CDDRL director Michael A. McFaul, who co-authored
Revolution in Orange: The Origins of Ukraine's Democratic Breakthrough (2006) with Anders Aslund,
opened the conference with an overview of the CEUDAP
project and goals for the discussion over the next two
days. He also outlined CDDRL’s own research project,
sponsored by the Smith Richardson Foundation, which
seeks to assess all external dimensions of democratization,
including European efforts as well as democracy
assistance programs conducted by private actors. “We in
academia have to do a better job of helping our colleagues
in government understand what works and what does
not,” McFaul remarked. “Democracy assistance is
simply too important an enterprise to continue to do
without learning from past successes and failures.”
In the first morning session, CEUDAP chair and
George Mason University professor Jack Gladstone
moderated a panel discussion on democratic transitions
that included McFaul and CDDRL senior research
scholar Terry L. Karl.
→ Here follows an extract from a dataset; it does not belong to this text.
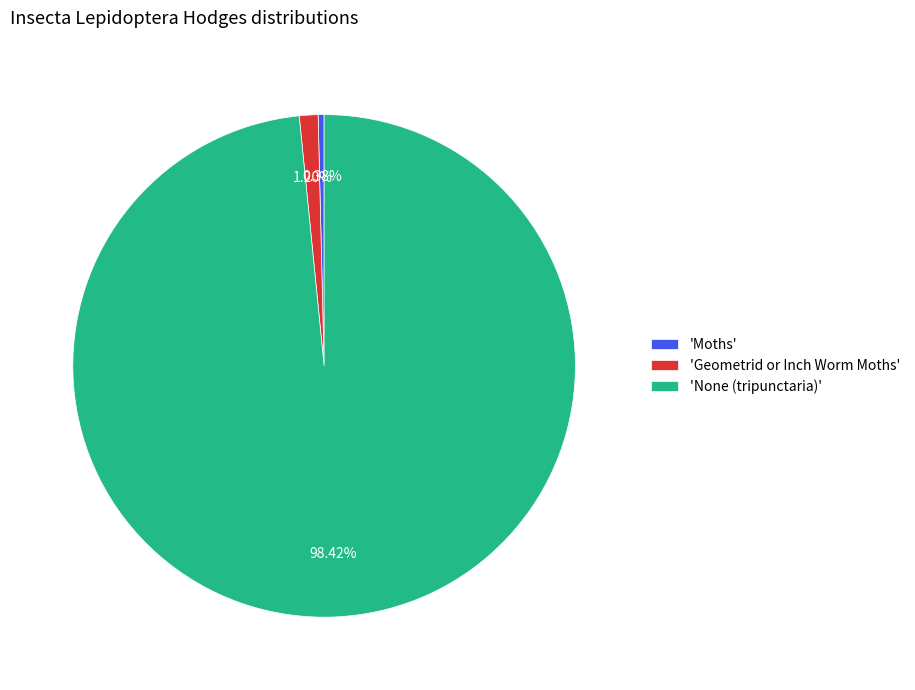

To the nearest percent, what is the average slice percentage?

33%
Two more afternoon panels also
looked at various factors in transitions. Does research
support a connection between state strength and regime
type? What does democratization in Germany, France,
and Spain tell us about preconditions for democratic
transitions? Can external actors manipulate the impact
of wealth distributions, since countries with highly
stratified economies have the hardest time making a
transition to democracy?
Jennifer Windsor, executive director of Freedom
House, a nonprofit organization that promotes democracy
and political transparency, wanted to know what
the discussion’s implications were for a democracy
practitioner. Even in the non-applied fields of democratic
development and “quality of democracy,” someone
offered, researchers are often working toward a shifting
target with incomplete information. Risto Volanen, state
secretary in the Finnish Prime Minister’s Office, suggested
changing how we frame democratization. “Democracy
is a long historical process that happens in the mind of
ordinary humans,” he said. “On both sides of the Atlantic,
we misunderstand the condition of our democracies.”
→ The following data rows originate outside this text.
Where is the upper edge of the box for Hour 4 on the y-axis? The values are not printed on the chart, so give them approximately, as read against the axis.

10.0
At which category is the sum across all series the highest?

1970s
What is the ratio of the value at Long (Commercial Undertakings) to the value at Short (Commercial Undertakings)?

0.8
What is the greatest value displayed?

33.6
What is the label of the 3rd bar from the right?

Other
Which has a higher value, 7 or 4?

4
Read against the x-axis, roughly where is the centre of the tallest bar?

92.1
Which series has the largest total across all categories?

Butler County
The second morning examined procedures that work
better in consolidating, rather than transitioning to,
democracy—stabilizing new democracies rather than
trying to “move countries from column A, undemocratic,
to column B, democratic,” for example. Weinstein
suggested looking at indicators of growth rather than
growth itself and trying to define a “set of different
transition paths we could imagine each country taking.”
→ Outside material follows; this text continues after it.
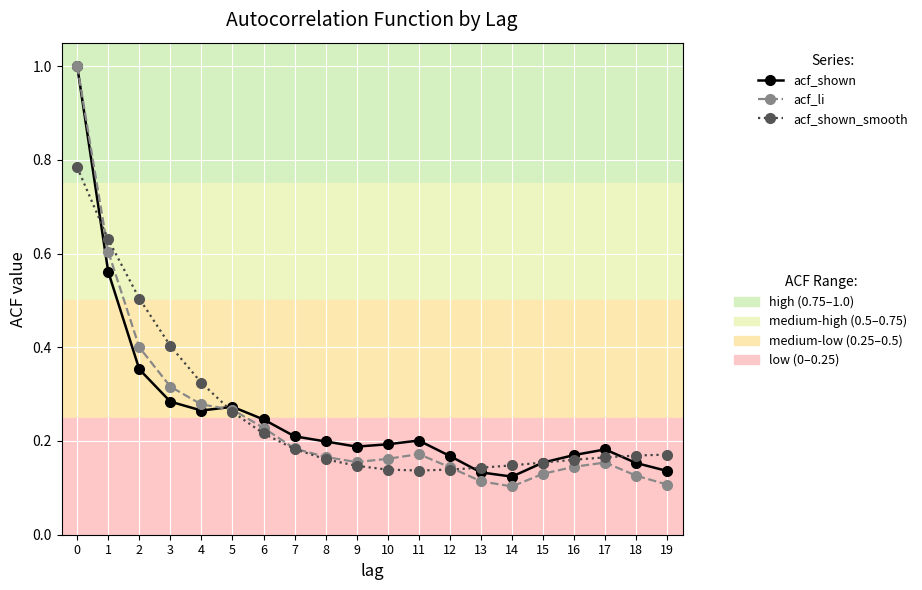

How many lines are shown in the chart?

3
In the panel that followed, CDDRL democracy
program coordinator Larry Diamond and CDDRL predoctoral
fellow Amichai Magen discussed combining
democratic assistance with other forms of aid to promote
consolidation. “Beware,” Diamond told the room.
“None of this works without political will.” He draws
from experience as well as research; Diamond was
senior advisor to the Coalition Provisional Authority in
Iraq, perhaps one of the highest-profile experiments in
democracy intervention this decade.
While participants disagreed on specific, ground-level
dynamics of democratic development, a few points of
consensus broadly took shape. Most people in the room
—scholars, policymakers, and practitioners alike—
recognized the need to have realistic expectations and
to take a long view of democratization. Another area of
agreement was that intervention seemed to work best in
countries where internal forces are already moving.
Finally, a precondition for new democracies seemed
to be the development of the “democratic mind”—a
democratic culture marked by a robust and engaged
civil society. “Mobilize democracy as a feminist movement
and you mobilize half the population worldwide,”
Volanen pointed out. “It is the same for farmers.”
Kathryn Stoner, CDDRL associate director
for research, moderated the first of two roundtables
that concluded the conference. Seeking consensus on
factors at work in democratization, many in the room
realized just how elusive a precise set of guidelines for
democracy assistance and intervention actually was.
But there are many more months left on the CEUDAP
project timetable and many more angles to come at
the issue from.
“This is not physics,” Diamond said. “It’s virtually
impossible to control for all forms of data.”